Palm Springs is more in-line with the classic time-loop genre, where only the protagonist is aware of the time-loop, while everyone else is practically an NPC. It has two lead player characters which helps to create a far more involved plot, than what we usually see.
Sarah is attending her Sister’s wedding in Palm Springs, while her own life is a mess. She unwittingly follows another wedding guest Nyles into a cave, which causes her to get awaken on the same day, in the morning. She confronts Nyles, where he explains that similar to him, she is now stuck in a time-loop and will have to re-live the same wedding day for eternity. The movie deals with her and Nyles’ attempts to escape the time-loop and learn more about herself in the process.
As a fast-paced comedy, it contrasts bright colors with a pervasive sense of meaninglessness, to create an amusing experience. At its core, the film wants to explore the personal problems of both Nyles and Sarah, and how they must overcome those in order to exit. Sarah cannot bear to re-live her sister’s wedding each day, as it is a constant reminder of all her failures and mistakes. Her determination begins to stagnate when she develops feelings for Nyles and learns to live a reckless and hedonic life in the time-loop. However, faced with the futility of falling in love in a place that always repeats itself and always being reminded of how she betrayed her sister, she is re-energized to work on her exit strategy. Nyles has the larger issue of not actually remembering his life before he got stuck in the time-loop, which causes him to spend all his time drunk and messing with people. Once Sarah comes up with a potential way to exit the loop, he does not want to leave, exhibiting an aversion to change. Another wedding guest Roy is also stuck in the loop, and his subplot revolves around giving and receiving pain, which further emphasizes the idea that life in a time-loop is practically a hell, both mentally and physically.
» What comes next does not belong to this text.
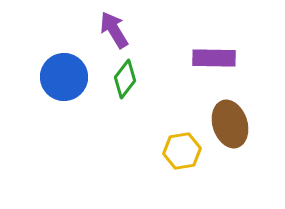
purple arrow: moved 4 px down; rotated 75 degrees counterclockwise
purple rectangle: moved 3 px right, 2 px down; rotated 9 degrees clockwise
At some level, Sarah’s character is all about human agency, while Nyles represents the creeping nihilism that humans experience as they grow older. In terms of their mental age, Nyles is much older and has lived longer than Sarah, so this makes some sense. It also brings up the perspective of how death gives meaning to life, and how if the ‘luxury’ of death is taken away, it is very easy to become disillusioned as Nyles does. In his world, death and therefore life loses all value.
A philosophical difference between the original groundhog and this film is that no amount of repentance, compassion, selflessness or self-acceptance will fix the problem for these two. Only through explicit and targeted action to exit the loop, are they able to make it out. Thus, a possible idea is that there is no magical way to solve life’s problems, other than to actually put in the requisite effort. Another related albeit far-fetched interpretation is that the film is a celebration of human agency and how it can be used to power through the many sufferings of this world. Often, there are moments in life where everything seems to be lost with the only way out being suicide or death. Palm Springs is an exaggeration of this state, where it literally takes away that last option. It leaves you with no choice but to simply tackle the challenge head-on.
Palm Springs doesn’t bother too much with scientific accuracy and focuses on the comedic aspects to ensure that you don’t have too much time to think. A few parts rely on a couple predictable tropes, but they don’t affect the plot adversely. As a 90-minute affair with enough variety, I’d say Palm Springs is a well done time-loop movie.